- _WHAT IS REQUIRED_: Below are records; report how many of their lines contain the word "CROSS", giving only the number.
------ MATERIAL FOR THE TASK ------
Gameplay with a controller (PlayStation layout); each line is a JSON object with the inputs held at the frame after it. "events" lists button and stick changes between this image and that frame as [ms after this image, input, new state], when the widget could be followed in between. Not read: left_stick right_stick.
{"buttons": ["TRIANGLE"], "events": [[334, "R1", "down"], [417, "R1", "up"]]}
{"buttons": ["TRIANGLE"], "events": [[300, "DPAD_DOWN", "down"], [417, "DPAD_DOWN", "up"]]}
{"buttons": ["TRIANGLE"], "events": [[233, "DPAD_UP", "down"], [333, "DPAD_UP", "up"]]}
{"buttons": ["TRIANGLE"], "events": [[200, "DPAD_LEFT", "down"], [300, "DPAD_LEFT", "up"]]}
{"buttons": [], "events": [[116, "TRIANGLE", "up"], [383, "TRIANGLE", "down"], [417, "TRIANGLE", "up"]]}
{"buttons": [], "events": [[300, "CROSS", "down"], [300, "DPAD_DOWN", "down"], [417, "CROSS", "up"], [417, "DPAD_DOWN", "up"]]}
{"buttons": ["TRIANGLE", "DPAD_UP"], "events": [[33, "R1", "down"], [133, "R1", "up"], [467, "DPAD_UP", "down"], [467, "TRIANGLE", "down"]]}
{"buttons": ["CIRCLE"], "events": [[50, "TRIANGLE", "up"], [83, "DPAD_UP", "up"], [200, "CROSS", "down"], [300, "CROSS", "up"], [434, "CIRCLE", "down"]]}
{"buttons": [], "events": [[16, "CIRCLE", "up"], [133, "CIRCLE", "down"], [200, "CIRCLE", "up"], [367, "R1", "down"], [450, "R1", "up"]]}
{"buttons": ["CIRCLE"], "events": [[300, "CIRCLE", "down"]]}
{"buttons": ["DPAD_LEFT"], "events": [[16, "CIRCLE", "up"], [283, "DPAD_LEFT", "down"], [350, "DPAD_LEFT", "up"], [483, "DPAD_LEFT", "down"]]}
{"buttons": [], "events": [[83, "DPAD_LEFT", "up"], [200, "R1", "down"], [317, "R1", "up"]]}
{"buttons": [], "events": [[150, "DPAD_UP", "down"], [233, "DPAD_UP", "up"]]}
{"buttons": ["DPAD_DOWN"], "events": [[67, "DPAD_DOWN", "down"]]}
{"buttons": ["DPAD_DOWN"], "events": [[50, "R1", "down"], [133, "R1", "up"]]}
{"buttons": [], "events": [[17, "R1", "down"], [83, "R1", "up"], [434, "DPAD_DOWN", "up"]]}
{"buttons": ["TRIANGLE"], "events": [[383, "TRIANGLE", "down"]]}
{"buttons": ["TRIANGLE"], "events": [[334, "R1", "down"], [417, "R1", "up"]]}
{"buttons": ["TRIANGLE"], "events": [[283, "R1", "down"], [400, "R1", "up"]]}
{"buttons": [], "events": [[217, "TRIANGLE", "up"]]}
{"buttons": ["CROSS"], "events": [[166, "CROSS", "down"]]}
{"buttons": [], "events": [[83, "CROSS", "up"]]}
------
- _TASK OUTPUT_: 4